Correos will start using electric vans and bicycles for postal deliveries. For the start up of these pilot projects, the postal company approved at the end of 2007 the purchase of the first commercial vehicles (five) and bicycles (nine) adapted for carrying small loads, which will make the postal carriers’ jobs easier in the pedestrian-only areas, where they are currently required to deliver large volumes of post on foot, manually.

This initiative is in addition to others promoted by Correos to stay ahead of the anti-pollution guidelines and regulations adopted by the European Union. In fact, the Spanish public operator, which has also ratified its commitment as a socially responsible company, already purchased 28 “Euro-4” lorries in 2006, ahead of the EU mandate.

These types of vehicles are more expensive than conventional vehicles, but their useful life is longer and they are less expensive to use and maintain. This advantage is added to the environmental benefits, since they don’t use oil-based fuel, the contaminating effects are drastically reduced.
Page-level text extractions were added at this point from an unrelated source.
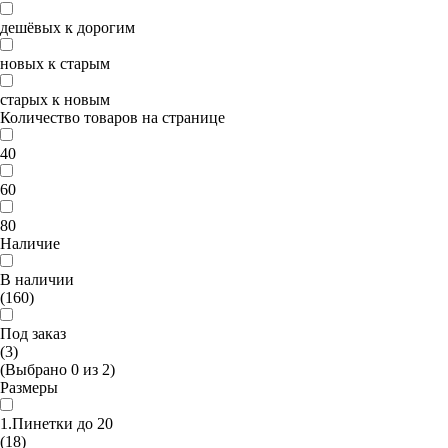
дешёвых к дорогим
новых к старым
старых к новым
Количество товаров на странице
40
60
80
Наличие
В наличии
(160)
Под заказ
(3)
(Выбрано
0
из
2
)
Размеры
1.Пинетки до 20
(18)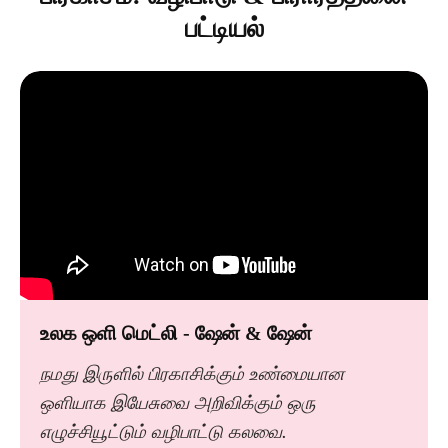
பட்டியல்
உலக ஒளி மெட்லி - ஷேன் & ஷேன்
நமது இருளில் பிரகாசிக்கும் உண்மையான
ஒளியாக இயேசுவை அறிவிக்கும் ஒரு
எழுச்சியூட்டும் வழிபாட்டு கலவை.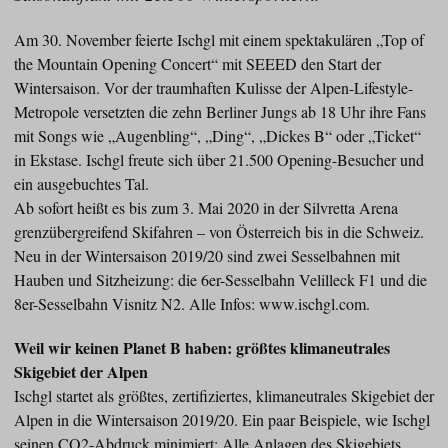
Am 30. November feierte Ischgl mit einem spektakulären „Top of
the Mountain Opening Concert“ mit SEEED den Start der
Wintersaison. Vor der traumhaften Kulisse der Alpen-Lifestyle-
Metropole versetzten die zehn Berliner Jungs ab 18 Uhr ihre Fans
mit Songs wie „Augenbling“, „Ding“, „Dickes B“ oder „Ticket“
in Ekstase. Ischgl freute sich über 21.500 Opening-Besucher und
ein ausgebuchtes Tal.
Ab sofort heißt es bis zum 3. Mai 2020 in der Silvretta Arena
grenzübergreifend Skifahren – von Österreich bis in die Schweiz.
Neu in der Wintersaison 2019/20 sind zwei Sesselbahnen mit
Hauben und Sitzheizung: die 6er-Sesselbahn Velilleck F1 und die
8er-Sesselbahn Visnitz N2. Alle Infos: www.ischgl.com.
Weil wir keinen Planet B haben: größtes klimaneutrales
Skigebiet der Alpen
Ischgl startet als größtes, zertifiziertes, klimaneutrales Skigebiet der
Alpen in die Wintersaison 2019/20. Ein paar Beispiele, wie Ischgl
seinen CO2-Abdruck minimiert: Alle Anlagen des Skigebiets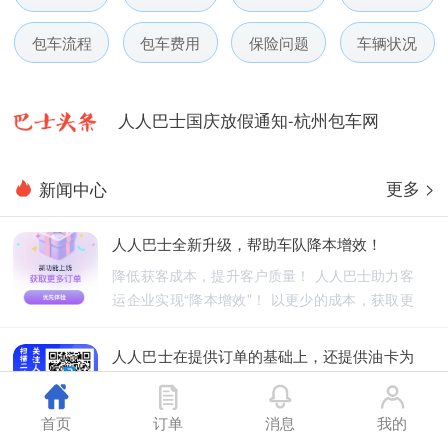
人人巴士电话包车5月数据榜
包车流程
包车费用
保险问题
车辆状况
人人巴士微信小程序用户使用引导
人人巴士国庆放假通知-杭州包车网
人人巴士五一放假通知-杭州包车网
更多 >
新闻中心
人人巴士春节放假通知-杭州包车网
人人巴士全新升级，帮助车队降本增效！
人人巴士电话包车5月数据榜
降低获客成本，提升客户质量！ 人人巴士助力客
运企业实现“降本增效”！ 以更少的成本，获取更
优质的订单！
人人巴士在提供订单的基础上，还提供油卡为
车队降低能源成本
人人巴士不仅为车队提供订单，还为车队降低能
首页
订单
消息
我的
源成本！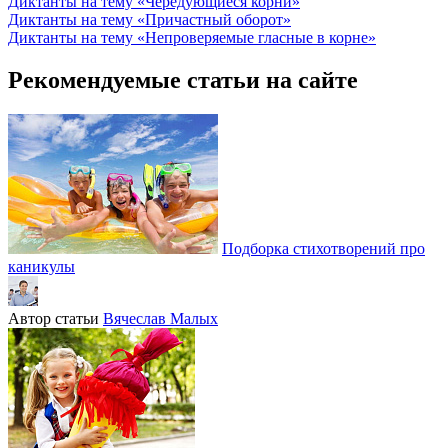
Диктанты на тему «Чередующиеся корни»
Диктанты на тему «Причастный оборот»
Диктанты на тему «Непроверяемые гласные в корне»
Рекомендуемые статьи на сайте
Подборка стихотворений про
каникулы
Автор статьи
Вячеслав Малых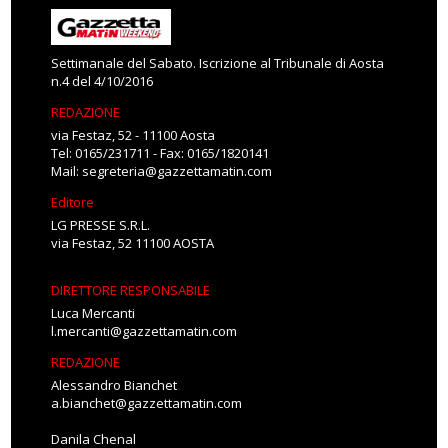
Settimanale del Sabato. Iscrizione al Tribunale di Aosta
n.4 del 4/10/2016
REDAZIONE
via Festaz, 52 - 11100 Aosta
Tel: 0165/231711 - Fax: 0165/1820141
Mail:
segreteria@gazzettamatin.com
Editore
LG PRESSE S.R.L.
via Festaz, 52 11100 AOSTA
DIRETTORE RESPONSABILE
Luca Mercanti
l.mercanti@gazzettamatin.com
REDAZIONE
Alessandro Bianchet
a.bianchet@gazzettamatin.com
Danila Chenal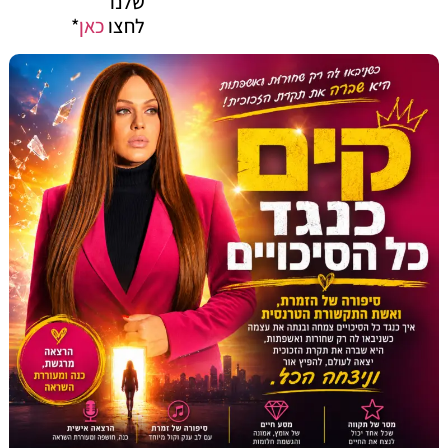
שלנו
לחצו
כאן
*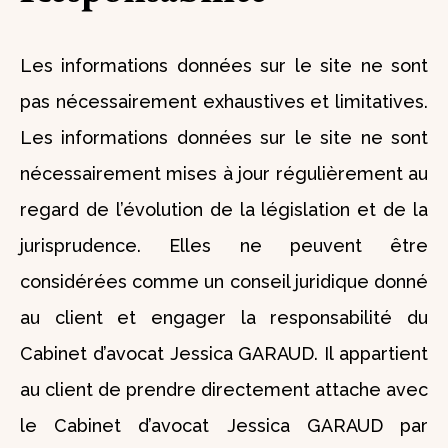
Les informations données sur le site ne sont
pas nécessairement exhaustives et limitatives.
Les informations données sur le site ne sont
nécessairement mises à jour régulièrement au
regard de l’évolution de la législation et de la
jurisprudence. Elles ne peuvent être
considérées comme un conseil juridique donné
au client et engager la responsabilité du
Cabinet d’avocat Jessica GARAUD. Il appartient
au client de prendre directement attache avec
le Cabinet d’avocat Jessica GARAUD par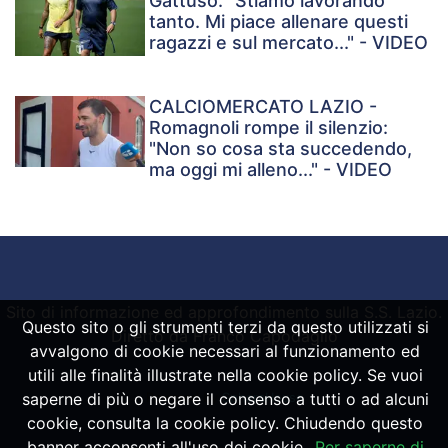
Gattuso: "Stiamo lavorando
tanto. Mi piace allenare questi
ragazzi e sul mercato..." - VIDEO
CALCIOMERCATO LAZIO -
Romagnoli rompe il silenzio:
"Non so cosa sta succedendo,
ma oggi mi alleno..." - VIDEO
Sito di informazione ed approfondimento sulla S.S. Lazio.
Questo sito o gli strumenti terzi da questo utilizzati si
Diretto da Franco Capodaglio
avvalgono di cookie necessari al funzionamento ed
utili alle finalità illustrate nella cookie policy. Se vuoi
saperne di più o negare il consenso a tutti o ad alcuni
Powered by
SpheraHouse
cookie, consulta la cookie policy. Chiudendo questo
banner acconsenti all'uso dei cookie.
Per saperne di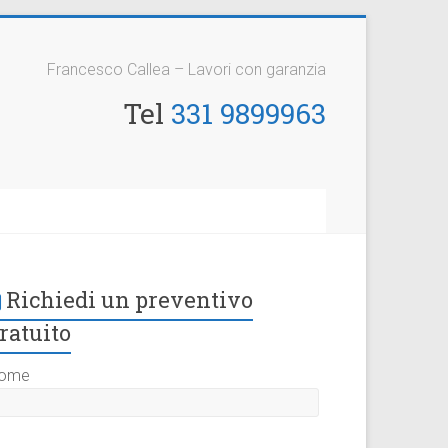
Francesco Callea – Lavori con garanzia
Tel
331 9899963
Richiedi un preventivo
ratuito
ome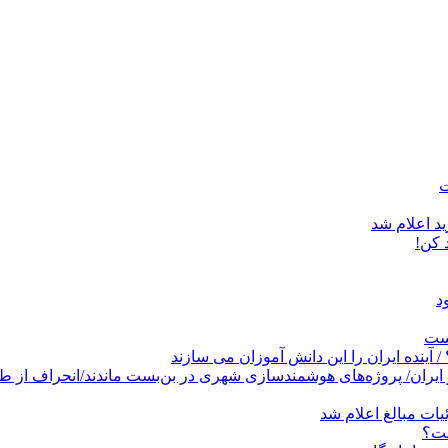
د اعلام شد
است
پروژه‌های هوشمندسازی شهری در بن‌بست ماندند/انحراف از طرح جامع ۱۳۸۶ به کشو
ات مبالغ اعلام شد
ست؟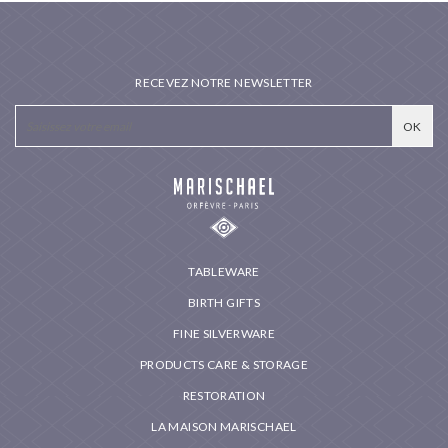
RECEVEZ NOTRE NEWSLETTER
TABLEWARE
BIRTH GIFTS
FINE SILVERWARE
PRODUCTS CARE & STORAGE
RESTORATION
LA MAISON MARISCHAEL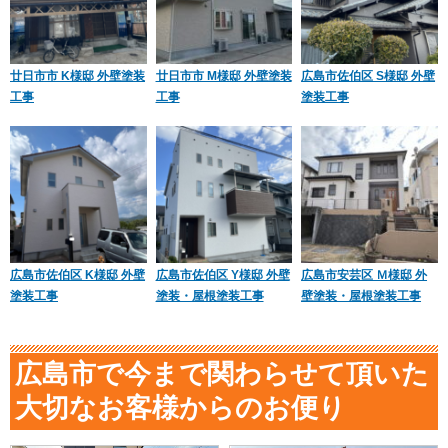
廿日市市 K様邸 外壁塗装
廿日市市 M様邸 外壁塗装
広島市佐伯区 S様邸 外壁
工事
工事
塗装工事
広島市佐伯区 K様邸 外壁
広島市佐伯区 Y様邸 外壁
広島市安芸区 Ｍ様邸 外
塗装工事
塗装・屋根塗装工事
壁塗装・屋根塗装工事
広島市で今まで関わらせて頂いた
大切なお客様からのお便り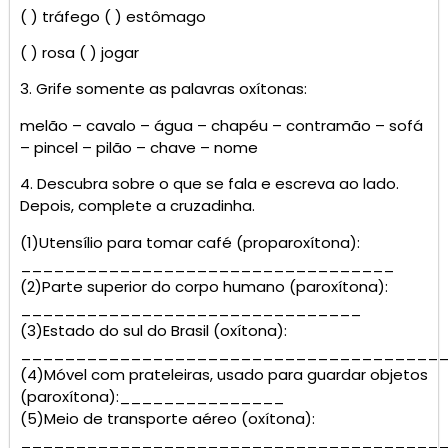
( ) tráfego ( ) estômago
( ) rosa ( ) jogar
3. Grife somente as palavras oxítonas:
melão – cavalo – água – chapéu – contramão – sofá
– pincel – pilão – chave – nome
4. Descubra sobre o que se fala e escreva ao lado.
Depois, complete a cruzadinha.
(1)Utensílio para tomar café (proparoxítona):
__________________________________
(2)Parte superior do corpo humano (paroxítona):
_______________________________
(3)Estado do sul do Brasil (oxítona):
______________________________________
(4)Móvel com prateleiras, usado para guardar objetos
(paroxítona):_______________
(5)Meio de transporte aéreo (oxítona):
______________________________________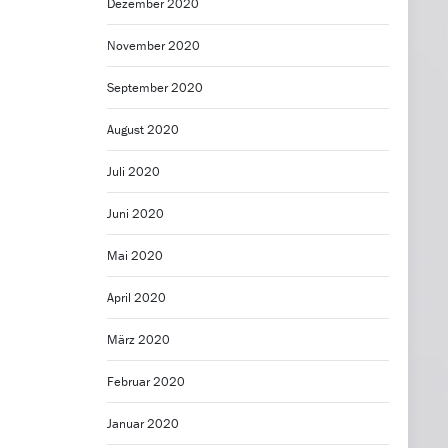
Dezember 2020
November 2020
September 2020
August 2020
Juli 2020
Juni 2020
Mai 2020
April 2020
März 2020
Februar 2020
Januar 2020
Furthermore, they do not generate any noise.

With the addition of ecological vans and bicycles to Correo’s fleet, which comprises over 13,000 vehicles including lorries, vans and motorbikes, and in which it has invested an average of EUR 14 million in the last three years, the public postal operator strengthens its contribution to environmental protection.

The van model chosen has a useful load capacity of over 400 kg and its side doors and rear door are very practical to handle, even with the bulkiest parcels.

Once these vehicles and bicycles have been tested and adapted for mail deliveries in the respective pilot projects, Correos will gradually add more ecological units.